The only real issue is the following. In the hypotheses, you never stipulated that the family of sets $(X_i)_{i \in I}$ be downward directed in the sense that for every $i,j \in I$ there exists $k$ with $X_k \subseteq X_i \cap X_j$. But you use this assumption in your proof of the universal property, when you produce the index $k$.
So what you've shown is that if $(X_i)_{i \in I}$ is a family of subsets of $X$ which is downward-directed, then $\varprojlim_{i \in I} X_i = \cap_{i \in I} X_i$. This is good. Without the hypothesis that $(X_i)_{i \in I}$ be downward-directed, the statement would be false in general.

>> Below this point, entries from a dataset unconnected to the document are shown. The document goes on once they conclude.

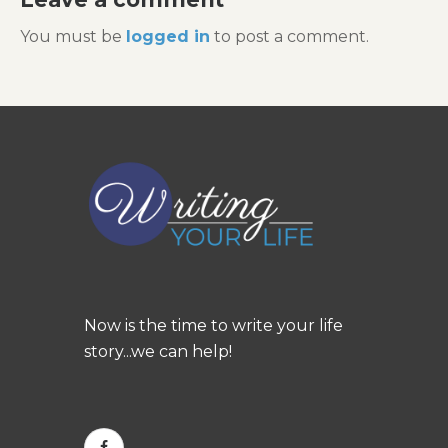
You must be
logged in
to post a comment.
Now is the time to write your life
story...we can help!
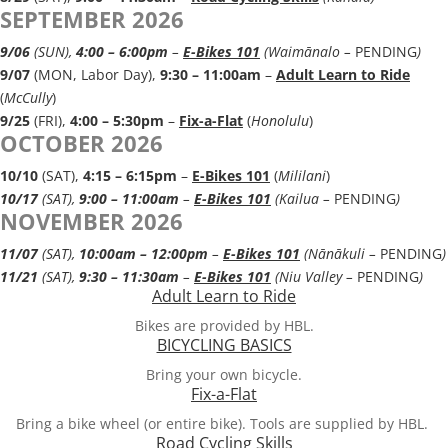
SEPTEMBER 2026
9/06
(SUN),
4:00 – 6:00pm
–
E-Bikes 101
(Waimānalo –
PENDING
)
9/07
(MON, Labor Day),
9:30 – 11:00a
m
–
Adult Learn to Ride
(
McCully
)
9/25
(FRI),
4:00 – 5:30pm
–
Fix-a-Flat
(
Honolulu
)
OCTOBER 2026
10/10
(SAT),
4:15 – 6:15pm
–
E-Bikes 101
(
Mililani
)
10/17
(SAT),
9:00 – 11:00am
–
E-Bikes 101
(Kailua –
PENDING
)
NOVEMBER 2026
11/07
(SAT),
10:00am – 12:00pm
–
E-Bikes 101
(Nānā​kuli –
PENDING
)
11/21
(SAT),
9:30 – 11:30am
–
E-Bikes 101
(Niu Valley –
PENDING
)
Adult Learn to Ride
Bikes are provided by HBL.
BICYCLING BASICS
Bring your own bicycle.
Fix-a-Flat
Bring a bike wheel (or entire bike). Tools are supplied by HBL.
Road Cycling Skills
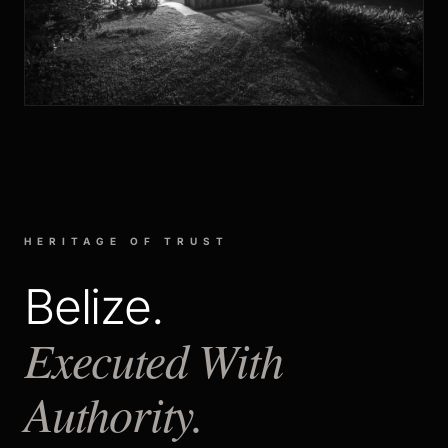
HERITAGE OF TRUST
Belize.
Executed With
Authority.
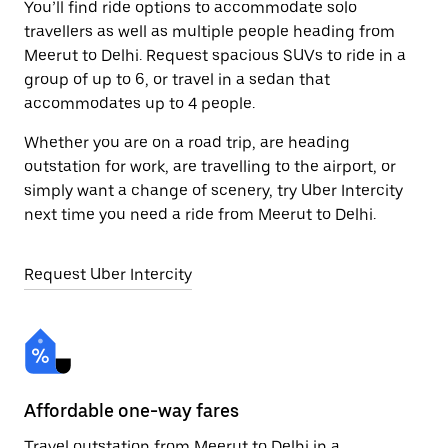
You’ll find ride options to accommodate solo
travellers as well as multiple people heading from
Meerut to Delhi. Request spacious SUVs to ride in a
group of up to 6, or travel in a sedan that
accommodates up to 4 people.
Whether you are on a road trip, are heading
outstation for work, are travelling to the airport, or
simply want a change of scenery, try Uber Intercity
next time you need a ride from Meerut to Delhi.
Request Uber Intercity
Affordable one-way fares
24
Travel outstation from Meerut to Delhi in a
Bo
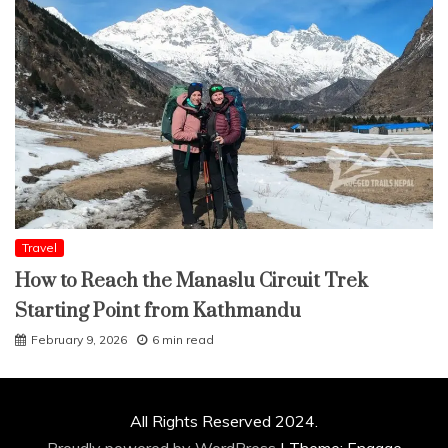
Travel
How to Reach the Manaslu Circuit Trek
Starting Point from Kathmandu
February 9, 2026
6 min read
All Rights Reserved 2024.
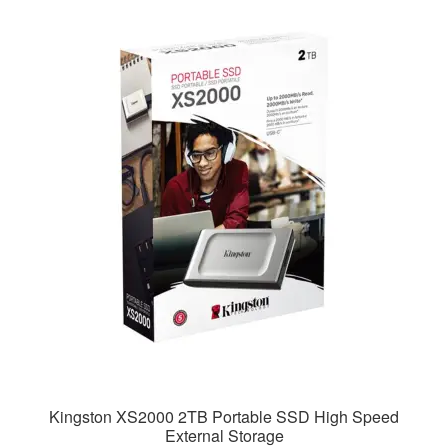
Kingston XS2000 2TB Portable SSD High Speed
External Storage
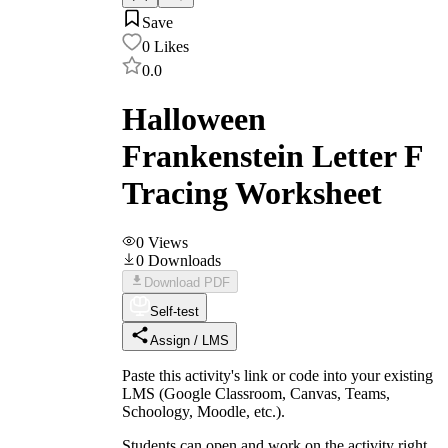
Save
0
Likes
0.0
Halloween
Frankenstein Letter F
Tracing Worksheet
0
Views
0
Downloads
Download PDF
Self-test
Assign / LMS
Paste this activity's link or code into your existing
LMS (Google Classroom, Canvas, Teams,
Schoology, Moodle, etc.).
Students can open and work on the activity right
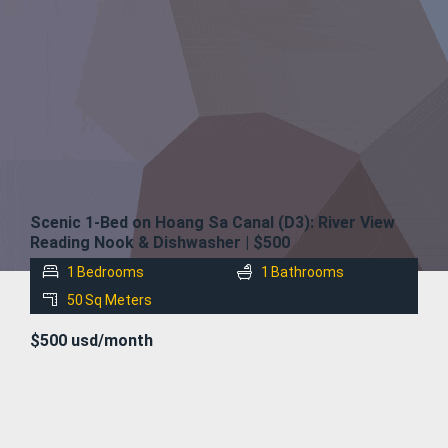
FOR
RENT
Scenic 1-Bed on Hoang Sa Canal (D3): River View
Reading Nook & Dishwasher | $500
1
Bedrooms
1
Bathrooms
50
Sq Meters
$500 usd/month
FOR
RENT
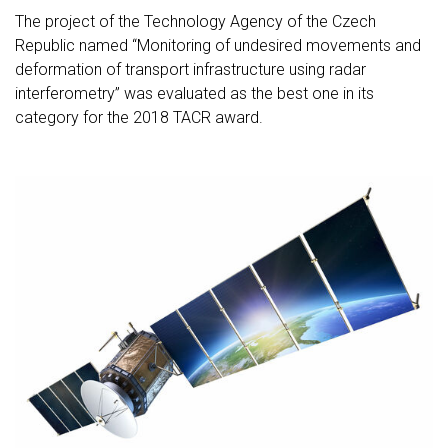
The project of the Technology Agency of the Czech
Republic named “Monitoring of undesired movements and
deformation of transport infrastructure using radar
interferometry” was evaluated as the best one in its
category for the 2018 TACR award.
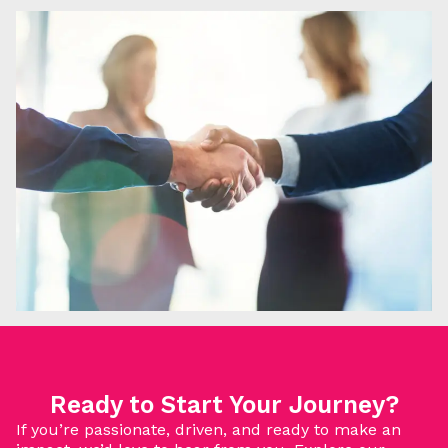
Ready to Start Your Journey?
If you’re passionate, driven, and ready to make an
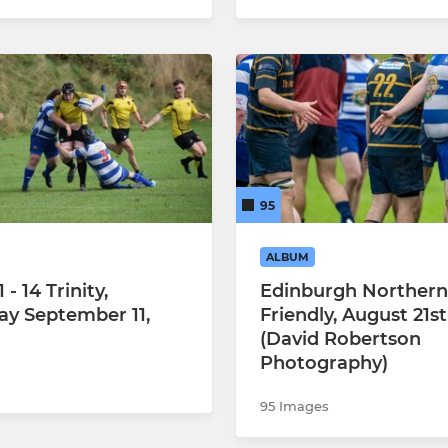
95
ALBUM
 - 14 Trinity,
Edinburgh Northern
ay September 11,
Friendly, August 21st
(David Robertson
Photography)
95 Images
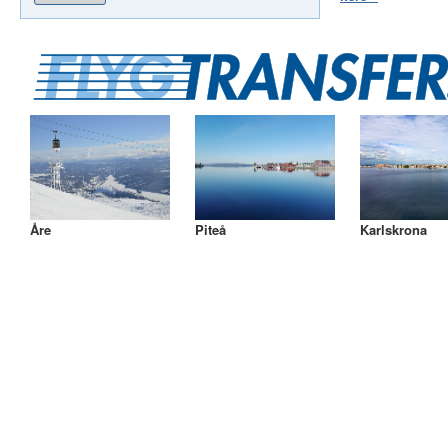
Åre
Piteå
Karlskrona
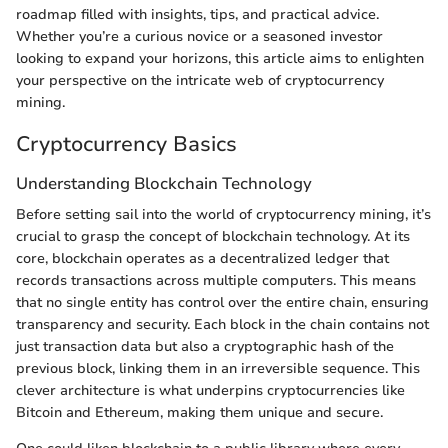
roadmap filled with insights, tips, and practical advice.
Whether you’re a curious novice or a seasoned investor
looking to expand your horizons, this article aims to enlighten
your perspective on the intricate web of cryptocurrency
mining.
Cryptocurrency Basics
Understanding Blockchain Technology
Before setting sail into the world of cryptocurrency mining, it’s
crucial to grasp the concept of blockchain technology. At its
core, blockchain operates as a decentralized ledger that
records transactions across multiple computers. This means
that no single entity has control over the entire chain, ensuring
transparency and security. Each block in the chain contains not
just transaction data but also a cryptographic hash of the
previous block, linking them in an irreversible sequence. This
clever architecture is what underpins cryptocurrencies like
Bitcoin and Ethereum, making them unique and secure.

For example, suppose that $I = \{1,2\}$ and neither $X_1$ nor $X_2$ is contained in the other. Then $I$ is a discrete poset with the $\leq$ order you define, and $\varprojlim_{i \in I} = X_1 \times X_2$, which of course is typically different from $X_1 \cap X_2$.
Some related notes:
In the usage I'm familiar with, the terms "inverse limit" and "projective limit" are ambiguous. Sometimes they mean (1) "limit indexed by a downward-directed poset" (or more generally, "limit indexed by a co-filtered category"), but sometimes they mean more generally (2) "limit indexed by an arbitrary category". I think that at least nowadays most people tend to just say "limit" when they mean (2), so that the usage (1) is more common, but it's something to watch out for.
In general the limit $\varprojlim_{i \in I} X_i$ can change depending what category you regard the assignment $i \mapsto X_i$ as taking values in. Let's go back to the example where $I = \{1,2\}$ is discrete. If you regard the assignment $i \mapsto X_i$ as taking values in the category $Set$, then as remarked above, you get $\varprojlim_{i \in I} X_i = X_1 \times X_2$, the cartesian product. But instead, you might regard $i \mapsto X_i$ as a functor $I \to Set/ X$, where $Set / X$ is the slice category, i.e. the category where an object is a set $Y$ equipped with a map $Y \to X$, and a morphism is a map $Y \to Y'$ making the obvious diagram commute. If you do this, then you do end up getting $\varprojlim_{i \in I} X_i = X_1 \cap X_2$. Similarly, if you regard $i \mapsto X_i$ as taking values in the poset $Sub(X)$ of subsets of $X$ and inclusions (note that this is a full subcategory of $Set/X$), then you again get $\varprojlim_{i \in I} X_i = X_1 \cap X_2$.
Similarly, the limit can change depending on what we regard the morphisms of $I$ as being, so it's good that you were explicit about this. An exception is when we compute limits in a category which is a preorder. In this case, $\varprojlim_{i \in I} X_i$ is the greatest lower bound of the $X_i$'s (either existing if the other does), and it doesn't matter what category structure you regard $I$ as having for this to be true.